====== EXTRACTED TEXT

Wednesday, November 21, 2012

Apple sangria

Huzzah for bad cell phone pictures!

My favorite sangria memory, hands down, is from the night before my friend Jenny's wedding, at the groom's dinner thrown by her now-husband Dave's Cuban family at a huge old house north of Boston, right on the ocean. It had been a busy, very very hot couple of days before that and I remember how wonderful that sangria tasted as a heavy, windy rainstorm swept in from the ocean. Stress? Bah.  I don't think it was a particularly alcoholic mixture (I recall a drinking game being played that resulted in 10+ cups of the stuff being slammed by a bridesmaid and groomsman, and there were no hangovers the next day, so it couldn't've been too potent) but it was delicious and sweet and had cherries in it. Also we talked about Cthulu for president, and horses, and at one point one of the groom's uncles, in possibly the best entrance ever, arrived in the monsoon on a motorcycle.

============
====== RECORDS SHOWN

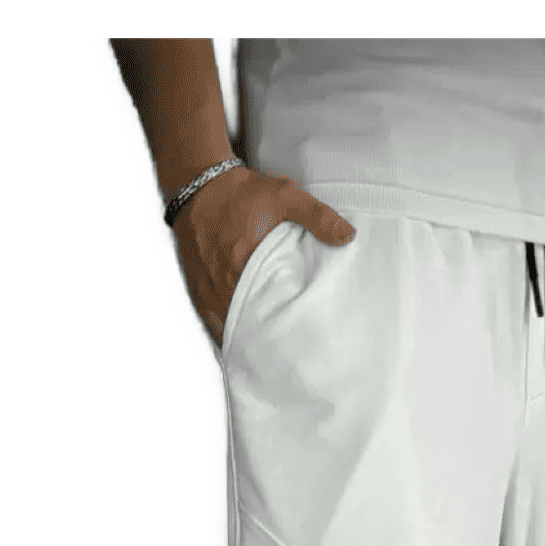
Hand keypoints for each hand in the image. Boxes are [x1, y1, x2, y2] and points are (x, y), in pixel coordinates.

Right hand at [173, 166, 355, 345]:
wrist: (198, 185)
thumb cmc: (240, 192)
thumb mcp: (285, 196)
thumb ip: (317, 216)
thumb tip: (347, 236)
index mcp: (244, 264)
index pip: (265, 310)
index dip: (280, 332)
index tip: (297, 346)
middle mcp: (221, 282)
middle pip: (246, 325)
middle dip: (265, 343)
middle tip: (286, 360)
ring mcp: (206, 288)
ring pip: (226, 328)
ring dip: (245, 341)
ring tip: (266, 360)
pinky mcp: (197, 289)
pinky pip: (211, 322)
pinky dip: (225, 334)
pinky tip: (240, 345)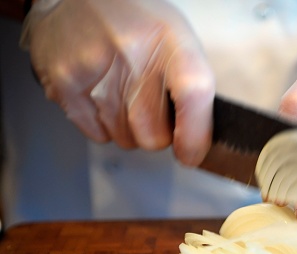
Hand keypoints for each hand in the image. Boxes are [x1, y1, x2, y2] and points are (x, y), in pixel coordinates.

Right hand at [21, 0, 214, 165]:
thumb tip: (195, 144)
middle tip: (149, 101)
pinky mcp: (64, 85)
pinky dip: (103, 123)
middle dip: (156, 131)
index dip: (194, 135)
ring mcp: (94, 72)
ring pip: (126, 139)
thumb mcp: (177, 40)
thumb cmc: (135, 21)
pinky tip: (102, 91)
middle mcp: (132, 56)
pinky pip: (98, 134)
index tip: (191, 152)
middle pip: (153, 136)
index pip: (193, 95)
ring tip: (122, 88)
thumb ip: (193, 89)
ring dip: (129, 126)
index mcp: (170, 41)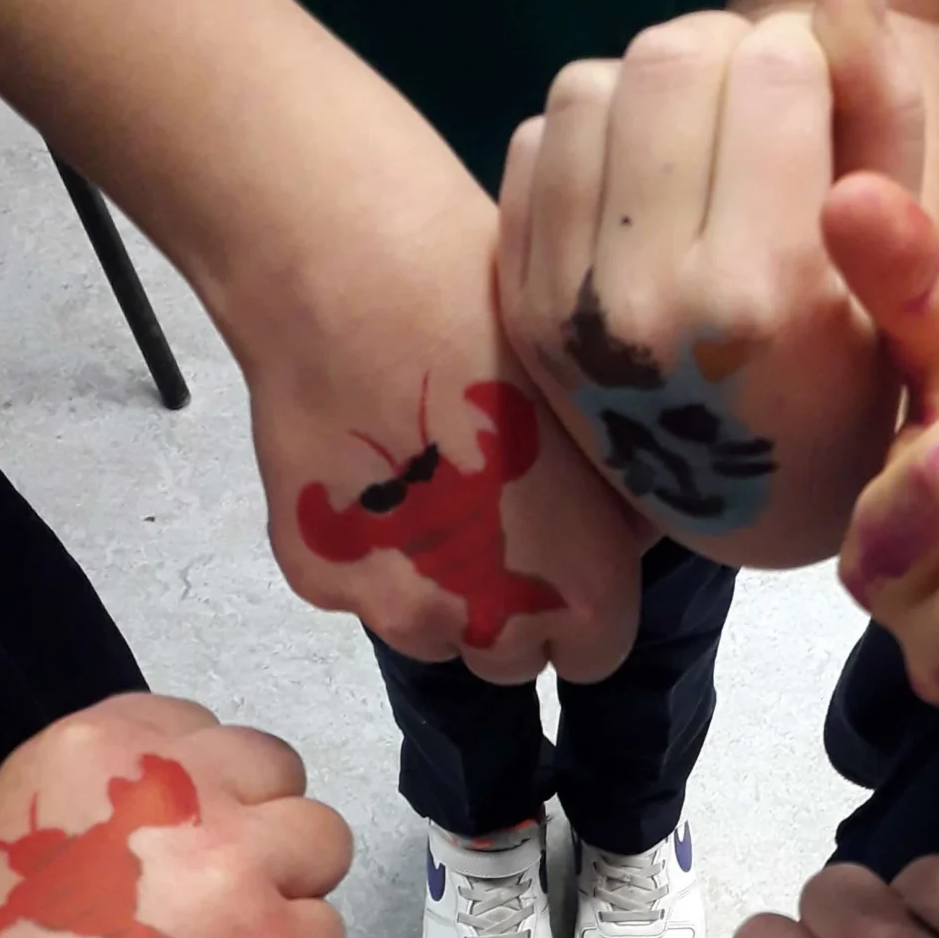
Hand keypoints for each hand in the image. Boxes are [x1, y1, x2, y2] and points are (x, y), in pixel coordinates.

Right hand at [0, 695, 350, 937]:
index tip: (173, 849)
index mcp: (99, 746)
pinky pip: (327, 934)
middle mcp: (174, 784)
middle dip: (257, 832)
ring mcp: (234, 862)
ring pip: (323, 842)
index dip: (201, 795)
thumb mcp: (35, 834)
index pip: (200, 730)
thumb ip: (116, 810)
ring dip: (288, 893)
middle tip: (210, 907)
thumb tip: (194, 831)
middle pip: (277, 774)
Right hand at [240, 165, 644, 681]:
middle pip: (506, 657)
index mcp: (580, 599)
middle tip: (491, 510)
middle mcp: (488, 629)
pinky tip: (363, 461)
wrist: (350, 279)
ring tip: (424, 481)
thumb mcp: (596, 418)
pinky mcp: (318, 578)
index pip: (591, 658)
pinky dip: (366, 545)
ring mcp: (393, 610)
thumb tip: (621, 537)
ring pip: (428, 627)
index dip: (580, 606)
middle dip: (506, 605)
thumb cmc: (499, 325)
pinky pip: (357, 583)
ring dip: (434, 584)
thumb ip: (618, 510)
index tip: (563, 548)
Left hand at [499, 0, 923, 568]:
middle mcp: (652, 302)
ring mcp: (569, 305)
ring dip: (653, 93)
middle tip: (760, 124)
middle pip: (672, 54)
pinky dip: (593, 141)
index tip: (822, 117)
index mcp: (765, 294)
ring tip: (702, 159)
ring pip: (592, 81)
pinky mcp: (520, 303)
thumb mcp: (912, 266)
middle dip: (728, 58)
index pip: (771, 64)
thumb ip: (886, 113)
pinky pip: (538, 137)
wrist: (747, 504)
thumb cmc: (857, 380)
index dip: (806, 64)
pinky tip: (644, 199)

============

### TASKS
[a] In the apple sangria post, how did one of the groom's uncles arrive during the rainstorm?
[b] Please continue the apple sangria blog post from where it stops.

### LIST OF ANSWERS
[a] On a motorcycle.

[b]
This, however, is solitary sangria. Long-day-of-holiday-cooking sangria. Watching-Game-Of-Thrones-on-the-couch-instead-of-doing-dishes sangria.

Apple Sangria
I had apples, and some cheap red wine I'm not super fond of, and brandy. I also had a few hours' worth of cooking to do for tomorrow, so I put this stuff together to hang out in the fridge for later. I didn't measure anything, but a glance at some small-batch sangria recipes yielded amounts that look roughly like what I used.

1 apple, sliced thinly
1 cup red wine 
1.5 oz brandy 
A few squeezes from half a lemon
1 tbsp sugar (simple syrup would've been better but I wasn't in the mood to make any)
A splash of cider...less than 1/4 c
A tea bag of mulling spices that came with the cider I bought at an orchard - about a tsp of mixed whole cinnamon, cloves, nutmeg, etc.
Ginger ale, to top

Combine wine, brandy, sugar, cider, and lemon and stir to dissolve sugar. Add tea bag/mulling spices and apple slices and let refrigerate for awhile, a few hours if possible. Take the spices out after an hour though so it doesn't start tasting like a fall-themed candle. When you're ready,  pour over ice, making sure to get the apples, and top with a splash of ginger ale. Close your eyes and picture a storm rolling in off the Atlantic. Or something more appropriate to sangria, I guess, like Barcelona or something. Your call.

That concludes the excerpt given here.